### Text shown

----------

The ISO 14000 Handbook (CEEM/ASQC, $75) is not a cover-to-cover read-it
contains more information than any one person needs to know. Instead, think
of this as an encyclopedia to the standards and dip into it whenever you
need fast answers to ISO 14000 questions.
The Balanced Scorecard
by Robert S. Kaplan and David P. Norton
It is an old story: Every year, managers attend days of meetings creating
detailed strategic plans, which are finalized and distributed. Then everyone
goes back to work, and the carefully formulated plans, as often as not,
gather dust until next year's strategy sessions.
It is this dysfunctional cycle that The Balanced Scorecard is designed to
overcome. A balanced scorecard is a series of metrics that allow managers
to quantify, deploy and measure the results of their strategic initiatives.
Balanced scorecards are more than a series of financial measures, such as
those used in traditional accounting systems. Instead, they offer a more
holistic view of a business and encompass four broad perspectives: financial
results, customer satisfaction, internal operations and organizational learning
and growth.
Once a business creates its scorecard, say Kaplan and Norton, all the attention
and effort of the organization can be brought to bear on the achievement
of its vision and strategy. The scorecard becomes nothing less than "the
central organizing framework for a new management system."
For all of its power, the creation of a balanced scorecard is a substantial
undertaking. The authors suggest that a two-year effort is needed to create
and implement a scorecard-based system. And, unfortunately, there is too
little detail offered here to go it alone.
Nevertheless, several thousand new business books are published each year,
and only a few of them qualify as seminal works on original topics. The
Balanced Scorecard (Harvard Business School Press, $29.95) is one of this
year's select few. Read it-your competitors will.
booknotes
Managing for Dummies
by Bob Nelson and Peter Economy
(IDG Books, 358 pages, $19.99)
If you can laugh at the implications of the title, this computer manual-sized
introduction to management skills will prove to be a fun and information-packed
read. The authors cover a wide range of topics: coaching, hiring, discipline,
etc. Their advice is solid and up-to-date.

----------

### Information provided
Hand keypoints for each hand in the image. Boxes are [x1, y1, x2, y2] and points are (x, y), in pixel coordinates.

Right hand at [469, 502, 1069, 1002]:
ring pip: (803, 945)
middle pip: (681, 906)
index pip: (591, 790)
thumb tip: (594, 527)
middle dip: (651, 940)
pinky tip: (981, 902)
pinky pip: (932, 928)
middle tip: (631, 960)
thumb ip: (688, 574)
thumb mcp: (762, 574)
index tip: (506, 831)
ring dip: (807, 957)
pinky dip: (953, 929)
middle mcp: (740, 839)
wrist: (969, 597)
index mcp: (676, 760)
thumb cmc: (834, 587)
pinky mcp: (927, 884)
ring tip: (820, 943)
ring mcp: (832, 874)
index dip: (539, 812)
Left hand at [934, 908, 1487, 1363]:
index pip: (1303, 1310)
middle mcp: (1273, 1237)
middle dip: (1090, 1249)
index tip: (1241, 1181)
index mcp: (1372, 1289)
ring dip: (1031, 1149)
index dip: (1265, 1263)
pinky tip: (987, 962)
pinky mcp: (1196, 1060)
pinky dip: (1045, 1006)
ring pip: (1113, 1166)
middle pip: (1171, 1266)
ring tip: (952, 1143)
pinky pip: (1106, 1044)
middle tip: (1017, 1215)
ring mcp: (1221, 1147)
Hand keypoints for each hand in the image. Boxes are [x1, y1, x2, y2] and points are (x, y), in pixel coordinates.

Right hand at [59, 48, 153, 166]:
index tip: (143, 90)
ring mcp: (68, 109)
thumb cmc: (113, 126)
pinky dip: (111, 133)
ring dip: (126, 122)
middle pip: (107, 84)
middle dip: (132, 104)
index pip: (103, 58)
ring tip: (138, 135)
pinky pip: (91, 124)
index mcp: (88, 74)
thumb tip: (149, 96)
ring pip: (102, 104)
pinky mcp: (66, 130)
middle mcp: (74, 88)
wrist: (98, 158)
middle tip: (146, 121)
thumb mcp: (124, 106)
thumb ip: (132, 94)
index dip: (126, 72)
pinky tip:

----------

### Action item
According to the book reviews, what are the broad perspectives that a balanced scorecard encompasses? List all of them. Use only the book reviews to answer.

### Solution to the problem
- Financial results
- Customer satisfaction
- Internal operations
- Organizational learning and growth